Short-term projections also sharpen working-capital programs by quantifying timing effects. If DPO improves (as the Hackett/CFO.com data suggests happened on average in 2024), the forecast should show the resulting cash retention by week and by vendor segment. Likewise, collections initiatives can be tested against near-term liquidity pressure: the question becomes not only “does DSO improve?” but “does cash arrive before the next funding wall?”
7) Cadence and stress: keeping forecasts current and resilient
Forecasts decay quickly when assumptions are static. Rolling forecasts, refreshed monthly or quarterly rather than tied to annual budgets, are emphasized in FP&A practice as a mechanism to reduce reliance on outdated assumptions and improve accuracy (Workday FP&A explainer). Treasury can adopt the same mindset: keep the 13-week model rolling, update drivers routinely, and maintain a consistent weekly (or more frequent) refresh schedule.
For near-term rigor, corporate treasury can borrow concepts from regulated banking disciplines. BCBS intraday liquidity monitoring tools (2013) define granular time-bucketed monitoring and stress scenarios to ensure timely payment and settlement. Corporates aren’t regulated the same way, but the principle still applies: more granular buckets (intraday or daily) improve control over payment timing and reduce the risk of operational surprises.

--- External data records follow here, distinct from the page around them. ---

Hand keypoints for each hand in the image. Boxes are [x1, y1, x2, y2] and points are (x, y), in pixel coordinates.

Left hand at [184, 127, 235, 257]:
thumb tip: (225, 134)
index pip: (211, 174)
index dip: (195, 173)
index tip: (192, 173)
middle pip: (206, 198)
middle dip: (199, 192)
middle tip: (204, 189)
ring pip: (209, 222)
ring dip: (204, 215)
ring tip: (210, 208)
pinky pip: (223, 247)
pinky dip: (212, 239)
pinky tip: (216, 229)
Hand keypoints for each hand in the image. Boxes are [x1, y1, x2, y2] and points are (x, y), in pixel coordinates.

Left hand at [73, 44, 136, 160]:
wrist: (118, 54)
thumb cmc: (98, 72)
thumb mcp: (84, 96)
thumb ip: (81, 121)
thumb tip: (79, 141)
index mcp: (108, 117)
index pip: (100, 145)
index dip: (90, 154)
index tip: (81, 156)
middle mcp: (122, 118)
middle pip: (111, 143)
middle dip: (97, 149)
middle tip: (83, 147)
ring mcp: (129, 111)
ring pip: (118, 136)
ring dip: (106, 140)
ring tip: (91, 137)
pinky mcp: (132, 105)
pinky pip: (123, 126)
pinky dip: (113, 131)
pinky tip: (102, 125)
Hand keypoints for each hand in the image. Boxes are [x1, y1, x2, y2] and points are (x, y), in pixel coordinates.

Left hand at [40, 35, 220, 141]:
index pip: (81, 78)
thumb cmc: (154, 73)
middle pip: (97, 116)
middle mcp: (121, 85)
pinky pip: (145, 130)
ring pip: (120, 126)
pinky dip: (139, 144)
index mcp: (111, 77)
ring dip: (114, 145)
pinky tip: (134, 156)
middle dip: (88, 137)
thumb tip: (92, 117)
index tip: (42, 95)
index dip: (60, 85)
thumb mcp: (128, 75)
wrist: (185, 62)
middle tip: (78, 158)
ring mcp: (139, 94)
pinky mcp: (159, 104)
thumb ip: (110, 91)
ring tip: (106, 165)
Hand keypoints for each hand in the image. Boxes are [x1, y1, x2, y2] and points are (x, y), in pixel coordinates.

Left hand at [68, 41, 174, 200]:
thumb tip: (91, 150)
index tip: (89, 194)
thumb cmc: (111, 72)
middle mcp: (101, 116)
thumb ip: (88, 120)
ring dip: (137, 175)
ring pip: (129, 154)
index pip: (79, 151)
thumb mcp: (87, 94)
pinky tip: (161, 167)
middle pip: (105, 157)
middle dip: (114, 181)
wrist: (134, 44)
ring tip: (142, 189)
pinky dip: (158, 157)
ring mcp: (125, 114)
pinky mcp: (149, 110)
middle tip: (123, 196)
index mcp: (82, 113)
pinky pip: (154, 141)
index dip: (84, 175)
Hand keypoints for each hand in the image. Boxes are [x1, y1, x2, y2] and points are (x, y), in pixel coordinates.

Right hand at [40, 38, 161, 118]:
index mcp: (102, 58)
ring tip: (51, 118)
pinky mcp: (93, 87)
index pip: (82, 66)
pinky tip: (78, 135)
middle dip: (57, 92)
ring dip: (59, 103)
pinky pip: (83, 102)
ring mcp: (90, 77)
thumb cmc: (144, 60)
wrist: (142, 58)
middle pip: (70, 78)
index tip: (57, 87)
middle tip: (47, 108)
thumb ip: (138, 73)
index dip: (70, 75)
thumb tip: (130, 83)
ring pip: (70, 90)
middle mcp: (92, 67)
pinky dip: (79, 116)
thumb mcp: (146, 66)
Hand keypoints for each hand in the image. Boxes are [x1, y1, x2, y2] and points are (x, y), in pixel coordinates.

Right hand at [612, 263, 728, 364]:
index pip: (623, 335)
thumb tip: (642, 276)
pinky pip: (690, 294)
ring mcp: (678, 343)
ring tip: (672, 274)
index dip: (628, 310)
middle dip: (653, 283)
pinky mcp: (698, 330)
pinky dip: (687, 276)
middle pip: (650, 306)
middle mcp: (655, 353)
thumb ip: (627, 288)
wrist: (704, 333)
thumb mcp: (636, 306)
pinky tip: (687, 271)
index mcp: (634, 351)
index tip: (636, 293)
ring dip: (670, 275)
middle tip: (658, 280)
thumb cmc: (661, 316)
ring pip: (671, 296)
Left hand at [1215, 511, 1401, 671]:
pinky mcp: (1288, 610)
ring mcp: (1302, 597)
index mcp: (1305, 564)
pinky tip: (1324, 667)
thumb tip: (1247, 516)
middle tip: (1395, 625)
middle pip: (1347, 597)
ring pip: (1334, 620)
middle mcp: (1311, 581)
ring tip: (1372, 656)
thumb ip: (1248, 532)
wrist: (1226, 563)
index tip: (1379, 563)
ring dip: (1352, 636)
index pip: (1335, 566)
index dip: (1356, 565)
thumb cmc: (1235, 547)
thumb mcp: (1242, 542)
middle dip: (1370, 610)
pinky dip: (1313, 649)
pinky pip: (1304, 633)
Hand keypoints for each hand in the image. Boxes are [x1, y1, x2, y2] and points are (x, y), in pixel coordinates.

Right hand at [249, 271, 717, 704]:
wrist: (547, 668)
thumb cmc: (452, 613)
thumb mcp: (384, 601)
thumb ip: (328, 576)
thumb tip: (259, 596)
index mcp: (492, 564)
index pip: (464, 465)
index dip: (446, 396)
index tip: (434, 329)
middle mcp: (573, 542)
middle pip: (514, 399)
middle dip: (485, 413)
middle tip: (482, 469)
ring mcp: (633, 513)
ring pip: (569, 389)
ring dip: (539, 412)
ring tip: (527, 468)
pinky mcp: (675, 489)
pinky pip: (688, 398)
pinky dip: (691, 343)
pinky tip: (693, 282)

Finally, stress testing should not be an afterthought. BCBS liquidity risk management principles (2008) emphasize stress tests across institution-specific and market-wide scenarios linked to contingency funding plans. Translating that to a corporate context means running short-horizon scenarios (key customer delay, supplier acceleration, market shock affecting credit availability) and documenting the actions tied to triggers, so the forecast becomes a playbook, not just a report.
Enhancing cash flow management with short-term financial projections is ultimately about reducing uncertainty fast enough to make better decisions. The latest surveys show why this matters now: forecasting is a top priority, it remains challenging, and many teams still carry manual and offline constraints that slow updates and increase error risk. The organizations improving fastest are standardizing horizons, tightening data discipline, and automating repeatable steps.
The goal isn’t a perfect prediction, it’s a reliable operating rhythm. By combining direct-method visibility for the near term, a rolling 13-week runway for control, and modern enablers like APIs and AI (with appropriate governance), treasury teams can align liquidity with real-world actions: invest safely, fund proactively, and convert working-capital performance into cash when it counts.